GOAL OF THE EXERCISE
Among the lines of data below, reproduce only those from the one with "right ear: (224, 90)" through the one with "right hip: (320, 298)", exactly as they stand, both ends included.

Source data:
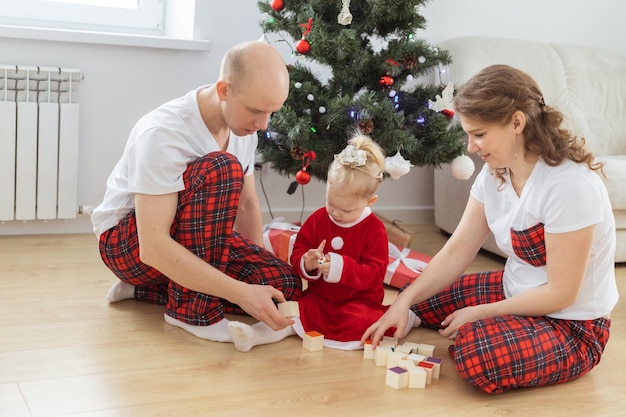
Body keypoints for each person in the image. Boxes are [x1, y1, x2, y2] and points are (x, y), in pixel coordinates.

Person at [361, 64, 619, 394]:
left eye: (479, 134)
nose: (471, 147)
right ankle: (495, 326)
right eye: (469, 135)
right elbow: (457, 250)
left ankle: (498, 330)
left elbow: (561, 294)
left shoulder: (569, 185)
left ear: (517, 122)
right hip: (514, 290)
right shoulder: (495, 173)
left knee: (475, 352)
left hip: (571, 325)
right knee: (415, 298)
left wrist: (480, 313)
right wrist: (405, 301)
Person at [91, 41, 302, 343]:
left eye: (271, 113)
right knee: (222, 168)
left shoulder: (244, 128)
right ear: (224, 90)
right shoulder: (163, 134)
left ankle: (148, 292)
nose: (262, 124)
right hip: (128, 247)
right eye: (256, 111)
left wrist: (253, 269)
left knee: (284, 285)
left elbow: (247, 207)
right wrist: (241, 292)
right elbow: (153, 247)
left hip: (195, 241)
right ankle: (190, 312)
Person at [228, 134, 421, 352]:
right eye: (330, 203)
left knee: (369, 323)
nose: (336, 214)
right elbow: (299, 252)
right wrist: (307, 262)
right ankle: (254, 335)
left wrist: (340, 267)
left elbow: (374, 273)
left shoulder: (374, 229)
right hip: (320, 298)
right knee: (293, 311)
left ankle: (408, 318)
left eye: (346, 210)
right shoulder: (319, 218)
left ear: (370, 201)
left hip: (358, 303)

RESULT OF THIS EXERCISE
right ear: (224, 90)
right shoulder: (163, 134)
left ankle: (148, 292)
nose: (262, 124)
right hip: (128, 247)
right eye: (256, 111)
left wrist: (253, 269)
left knee: (284, 285)
left elbow: (247, 207)
right wrist: (241, 292)
right elbow: (153, 247)
left hip: (195, 241)
right ankle: (190, 312)
Person at [228, 134, 421, 352]:
right eye: (330, 203)
left knee: (369, 323)
nose: (336, 214)
right elbow: (299, 252)
right wrist: (307, 262)
right ankle: (254, 335)
left wrist: (340, 267)
left elbow: (374, 273)
left shoulder: (374, 229)
right hip: (320, 298)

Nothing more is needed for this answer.